It’s a typical day in the life of a provider, you’ve drank your first cup of coffee (well at least 1), you’ve made your way into the office and are getting settled in. You have started your computer because in this day and age there is no such thing as paper charts anymore. As you’re looking over your schedule, you see poor little Mrs. Huckleberry is coming in for a visit at 9:15 am which is not particularly who you would like to see this early in the morning but every patient deserves your utmost time and attention. Mrs. Huckleberry has been a patient for 10 years and has probably 30 different diagnoses in her chart, but today she is coming in for a 3 month check of her chronic conditions. Lisa (the medical assistant) kindly calls Mrs. Huckleberry back and takes all her vitals. Lisa enters all the information into the EHR system you use. After getting all the required information Lisa asks Mrs. Huckleberry why she is here for a visit today? Ever so sweetly Mrs. Huckleberry states that she is just here for her 3 month check-up. Lisa notates this in her electronic chart and lets Mrs. Huckleberry know that Dr. Finn will be in soon!

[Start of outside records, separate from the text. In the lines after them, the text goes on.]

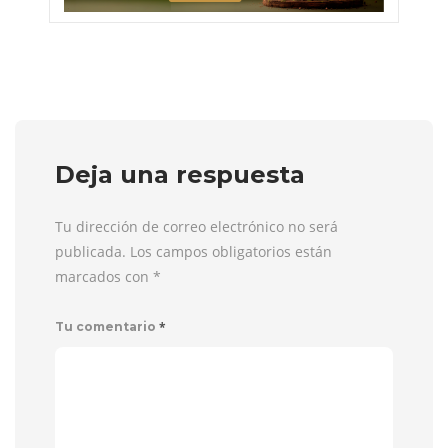
Deja una respuesta
Tu dirección de correo electrónico no será
publicada. Los campos obligatorios están
marcados con
*
*
Tu comentario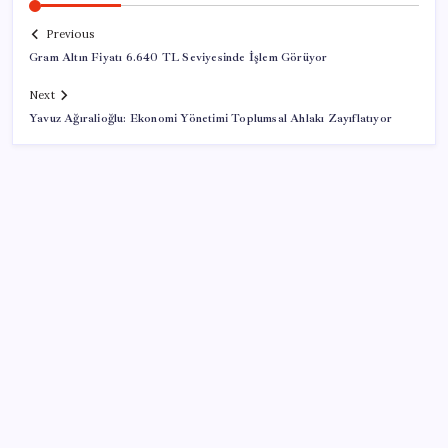
Previous
Gram Altın Fiyatı 6.640 TL Seviyesinde İşlem Görüyor
Next
Yavuz Ağıralioğlu: Ekonomi Yönetimi Toplumsal Ahlakı Zayıflatıyor
SON YAZILAR
Ömrü kısaltan 3 sessiz tehlike! Çocuklarımız bizden
daha kısa mı yaşayacak?
Altın fiyatlarında yükseliş serisi sürüyor: Gram,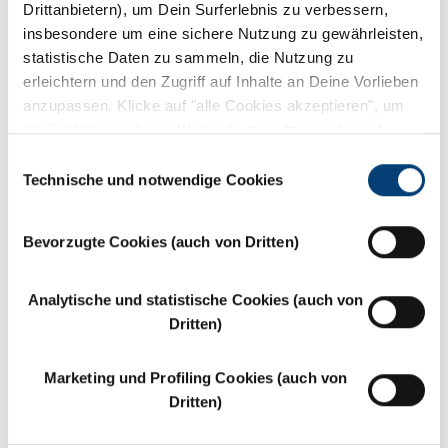
Drittanbietern), um Dein Surferlebnis zu verbessern,
insbesondere um eine sichere Nutzung zu gewährleisten,
ab
65,00€
statistische Daten zu sammeln, die Nutzung zu
erleichtern und den Zugriff auf Inhalte an Deine Vorlieben
pro Monat exkl. MwSt.
Aktivierung und Vor-Ort-Installation
anzupassen. Klicke auf "alle Cookies akzeptieren", um
kostenlos. Aktionsangebot gültig bis 30
die Funktionen dieser Webseite zu nutzen, oder auf
September 2026.*
"Deine Einwilligungen verwalten", um die Beschreibung
Einwilligungsauswahl
der verschiedenen Cookies anzuzeigen und diejenigen
Technische und notwendige Cookies
KONTAKTIEREN SIE UNS FÜR WEITERE
INFORMATIONEN
auszuwählen, die Dich interessieren. Um die Navigation
*Das Angebot unterliegt technischen Einschränkungen
ohne Angabe von Präferenzen fortzusetzen, klicke oben
und/oder geografischer Abdeckung, gültig für das Fibercop
Bevorzugte Cookies (auch von Dritten)
rechts auf "X". Für weitere Informationen lese bitte
und OpenFiber Netz.
Maximale Geschwindigkeit von bis zu 2.5 Gbps bei Nutzung
unsere
Cookie-Richtlinie
durch.
der FTTH-Technologie.
Analytische und statistische Cookies (auch von
Dritten)
Marketing und Profiling Cookies (auch von
Dritten)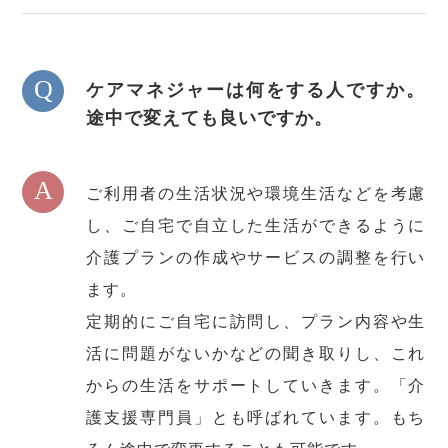
Q
ケアマネジャーは何をする人ですか。
途中で変えても良いですか。
A
ご利用者の生活状況や環境生活などを考慮
し、ご自宅で自立した生活ができるように
介護プランの作成やサービスの調整を行い
ます。
定期的にご自宅に訪問し、プラン内容や生
活に問題がないかなどの聞き取りし、これ
からの生活をサポートしていきます。「介
護支援専門員」とも呼ばれています。もち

Upon entering the room you kindly greet Mrs. Huckleberry and begin discussing her chronic conditions of hypertension (401.1), hyperlipidemia (272.4), asthma (493.90). You bid Mrs. Huckleberry adieu and proceed to your office to work on her office note. As with most EHR systems you have the ability to “pull over” diagnosis codes from previous visits so to save time you go ahead and pull them over.
This is NOT what you should do in this particular case. Mrs. Huckleberry was only seen for her chronic conditions of hypertension, hyperlipidemia, and asthma. All those other diagnosis codes have absolutely nothing to do with her visit and are not supported by your office note. Although, it is a time of technological advancement and the use of EHR is to make things simpler that does not mean that all codes match all visits! As the provider you should only code exactly what the patient was seen for at that visit to make sure the diagnosis codes billed match the chief complaint and history of present illness in your note.
Since Dr. Finn decided to pull over all the previous 30 diagnosis codes he now is dealing with the wrath of Polly (his billing specialist). Polly tells Dr. Finn that what he is billing doesn’t match his note, and this is delaying submitting the claim for payment. Polly knows when she talks $$ Dr. Finn will listen. After Dr. Finn endures Polly’s wrath he corrects the diagnosis codes to match the reason for the visit. Polly happily tells Dr. Finn his note now looks fantastic and payment should come quickly! Dr. Finn and Polly are now friends again and life is happy in Twain Family Practice, LLC.